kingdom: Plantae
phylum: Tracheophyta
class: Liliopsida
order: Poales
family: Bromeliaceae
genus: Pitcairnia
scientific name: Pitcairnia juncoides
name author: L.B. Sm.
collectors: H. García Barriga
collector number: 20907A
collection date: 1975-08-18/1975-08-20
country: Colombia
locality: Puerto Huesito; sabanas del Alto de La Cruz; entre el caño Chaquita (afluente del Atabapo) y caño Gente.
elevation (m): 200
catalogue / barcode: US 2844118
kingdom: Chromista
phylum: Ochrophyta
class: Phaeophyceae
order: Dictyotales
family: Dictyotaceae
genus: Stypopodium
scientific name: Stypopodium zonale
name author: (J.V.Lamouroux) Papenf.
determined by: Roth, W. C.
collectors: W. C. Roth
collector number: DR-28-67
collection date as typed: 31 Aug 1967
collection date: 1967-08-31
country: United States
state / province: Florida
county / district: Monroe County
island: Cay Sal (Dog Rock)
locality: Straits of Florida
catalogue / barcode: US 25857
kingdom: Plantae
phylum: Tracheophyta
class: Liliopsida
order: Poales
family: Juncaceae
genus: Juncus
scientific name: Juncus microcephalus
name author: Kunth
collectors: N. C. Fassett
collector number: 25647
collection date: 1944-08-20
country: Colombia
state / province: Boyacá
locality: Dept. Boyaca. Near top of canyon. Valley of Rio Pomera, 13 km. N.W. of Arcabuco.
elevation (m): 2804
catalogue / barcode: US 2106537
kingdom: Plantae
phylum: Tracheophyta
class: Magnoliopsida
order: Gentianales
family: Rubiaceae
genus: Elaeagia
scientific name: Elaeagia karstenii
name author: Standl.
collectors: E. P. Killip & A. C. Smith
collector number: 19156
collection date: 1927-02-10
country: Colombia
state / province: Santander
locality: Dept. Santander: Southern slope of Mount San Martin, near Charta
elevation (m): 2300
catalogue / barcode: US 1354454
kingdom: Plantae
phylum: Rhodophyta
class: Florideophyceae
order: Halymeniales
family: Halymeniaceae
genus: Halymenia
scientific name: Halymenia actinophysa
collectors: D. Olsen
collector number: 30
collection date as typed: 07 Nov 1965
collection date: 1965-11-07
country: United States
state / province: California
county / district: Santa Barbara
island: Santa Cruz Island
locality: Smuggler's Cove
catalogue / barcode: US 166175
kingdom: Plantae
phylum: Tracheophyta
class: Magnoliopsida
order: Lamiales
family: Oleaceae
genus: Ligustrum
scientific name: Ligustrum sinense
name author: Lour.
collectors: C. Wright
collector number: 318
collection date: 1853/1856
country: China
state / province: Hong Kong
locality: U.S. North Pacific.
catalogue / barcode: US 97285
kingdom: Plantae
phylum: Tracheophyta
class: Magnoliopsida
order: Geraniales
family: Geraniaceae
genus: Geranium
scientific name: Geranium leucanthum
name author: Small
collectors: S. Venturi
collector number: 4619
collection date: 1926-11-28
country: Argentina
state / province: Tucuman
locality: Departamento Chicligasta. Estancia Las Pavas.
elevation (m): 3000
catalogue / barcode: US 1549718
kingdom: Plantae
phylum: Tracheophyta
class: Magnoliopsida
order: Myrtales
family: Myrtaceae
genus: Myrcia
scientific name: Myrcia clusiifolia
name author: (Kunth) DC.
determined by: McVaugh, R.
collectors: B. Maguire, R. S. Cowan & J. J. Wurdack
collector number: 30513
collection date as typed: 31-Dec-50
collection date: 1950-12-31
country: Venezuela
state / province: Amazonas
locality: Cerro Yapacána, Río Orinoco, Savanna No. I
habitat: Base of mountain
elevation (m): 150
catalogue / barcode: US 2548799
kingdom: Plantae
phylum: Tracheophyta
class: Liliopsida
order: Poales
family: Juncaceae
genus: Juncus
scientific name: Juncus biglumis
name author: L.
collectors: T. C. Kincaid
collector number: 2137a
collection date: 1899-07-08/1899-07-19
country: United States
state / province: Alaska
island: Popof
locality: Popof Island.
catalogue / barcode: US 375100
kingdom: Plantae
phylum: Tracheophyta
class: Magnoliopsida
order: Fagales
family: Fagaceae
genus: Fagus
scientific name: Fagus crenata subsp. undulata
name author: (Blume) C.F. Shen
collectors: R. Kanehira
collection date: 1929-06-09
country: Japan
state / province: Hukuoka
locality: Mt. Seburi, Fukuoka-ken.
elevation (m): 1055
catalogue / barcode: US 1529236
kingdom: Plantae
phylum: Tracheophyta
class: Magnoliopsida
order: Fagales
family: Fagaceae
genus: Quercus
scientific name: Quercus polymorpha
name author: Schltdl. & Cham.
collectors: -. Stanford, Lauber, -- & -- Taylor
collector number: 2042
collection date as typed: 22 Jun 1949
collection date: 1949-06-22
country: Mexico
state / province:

REQUIRED WORK: Rewrite all the entries above with every "elevation (m)" swapped for "altitude (m)", leaving everything else unchanged.

OUTPUT:
kingdom: Plantae
phylum: Tracheophyta
class: Liliopsida
order: Poales
family: Bromeliaceae
genus: Pitcairnia
scientific name: Pitcairnia juncoides
name author: L.B. Sm.
collectors: H. García Barriga
collector number: 20907A
collection date: 1975-08-18/1975-08-20
country: Colombia
locality: Puerto Huesito; sabanas del Alto de La Cruz; entre el caño Chaquita (afluente del Atabapo) y caño Gente.
altitude (m): 200
catalogue / barcode: US 2844118
kingdom: Chromista
phylum: Ochrophyta
class: Phaeophyceae
order: Dictyotales
family: Dictyotaceae
genus: Stypopodium
scientific name: Stypopodium zonale
name author: (J.V.Lamouroux) Papenf.
determined by: Roth, W. C.
collectors: W. C. Roth
collector number: DR-28-67
collection date as typed: 31 Aug 1967
collection date: 1967-08-31
country: United States
state / province: Florida
county / district: Monroe County
island: Cay Sal (Dog Rock)
locality: Straits of Florida
catalogue / barcode: US 25857
kingdom: Plantae
phylum: Tracheophyta
class: Liliopsida
order: Poales
family: Juncaceae
genus: Juncus
scientific name: Juncus microcephalus
name author: Kunth
collectors: N. C. Fassett
collector number: 25647
collection date: 1944-08-20
country: Colombia
state / province: Boyacá
locality: Dept. Boyaca. Near top of canyon. Valley of Rio Pomera, 13 km. N.W. of Arcabuco.
altitude (m): 2804
catalogue / barcode: US 2106537
kingdom: Plantae
phylum: Tracheophyta
class: Magnoliopsida
order: Gentianales
family: Rubiaceae
genus: Elaeagia
scientific name: Elaeagia karstenii
name author: Standl.
collectors: E. P. Killip & A. C. Smith
collector number: 19156
collection date: 1927-02-10
country: Colombia
state / province: Santander
locality: Dept. Santander: Southern slope of Mount San Martin, near Charta
altitude (m): 2300
catalogue / barcode: US 1354454
kingdom: Plantae
phylum: Rhodophyta
class: Florideophyceae
order: Halymeniales
family: Halymeniaceae
genus: Halymenia
scientific name: Halymenia actinophysa
collectors: D. Olsen
collector number: 30
collection date as typed: 07 Nov 1965
collection date: 1965-11-07
country: United States
state / province: California
county / district: Santa Barbara
island: Santa Cruz Island
locality: Smuggler's Cove
catalogue / barcode: US 166175
kingdom: Plantae
phylum: Tracheophyta
class: Magnoliopsida
order: Lamiales
family: Oleaceae
genus: Ligustrum
scientific name: Ligustrum sinense
name author: Lour.
collectors: C. Wright
collector number: 318
collection date: 1853/1856
country: China
state / province: Hong Kong
locality: U.S. North Pacific.
catalogue / barcode: US 97285
kingdom: Plantae
phylum: Tracheophyta
class: Magnoliopsida
order: Geraniales
family: Geraniaceae
genus: Geranium
scientific name: Geranium leucanthum
name author: Small
collectors: S. Venturi
collector number: 4619
collection date: 1926-11-28
country: Argentina
state / province: Tucuman
locality: Departamento Chicligasta. Estancia Las Pavas.
altitude (m): 3000
catalogue / barcode: US 1549718
kingdom: Plantae
phylum: Tracheophyta
class: Magnoliopsida
order: Myrtales
family: Myrtaceae
genus: Myrcia
scientific name: Myrcia clusiifolia
name author: (Kunth) DC.
determined by: McVaugh, R.
collectors: B. Maguire, R. S. Cowan & J. J. Wurdack
collector number: 30513
collection date as typed: 31-Dec-50
collection date: 1950-12-31
country: Venezuela
state / province: Amazonas
locality: Cerro Yapacána, Río Orinoco, Savanna No. I
habitat: Base of mountain
altitude (m): 150
catalogue / barcode: US 2548799
kingdom: Plantae
phylum: Tracheophyta
class: Liliopsida
order: Poales
family: Juncaceae
genus: Juncus
scientific name: Juncus biglumis
name author: L.
collectors: T. C. Kincaid
collector number: 2137a
collection date: 1899-07-08/1899-07-19
country: United States
state / province: Alaska
island: Popof
locality: Popof Island.
catalogue / barcode: US 375100
kingdom: Plantae
phylum: Tracheophyta
class: Magnoliopsida
order: Fagales
family: Fagaceae
genus: Fagus
scientific name: Fagus crenata subsp. undulata
name author: (Blume) C.F. Shen
collectors: R. Kanehira
collection date: 1929-06-09
country: Japan
state / province: Hukuoka
locality: Mt. Seburi, Fukuoka-ken.
altitude (m): 1055
catalogue / barcode: US 1529236
kingdom: Plantae
phylum: Tracheophyta
class: Magnoliopsida
order: Fagales
family: Fagaceae
genus: Quercus
scientific name: Quercus polymorpha
name author: Schltdl. & Cham.
collectors: -. Stanford, Lauber, -- & -- Taylor
collector number: 2042
collection date as typed: 22 Jun 1949
collection date: 1949-06-22
country: Mexico
state / province:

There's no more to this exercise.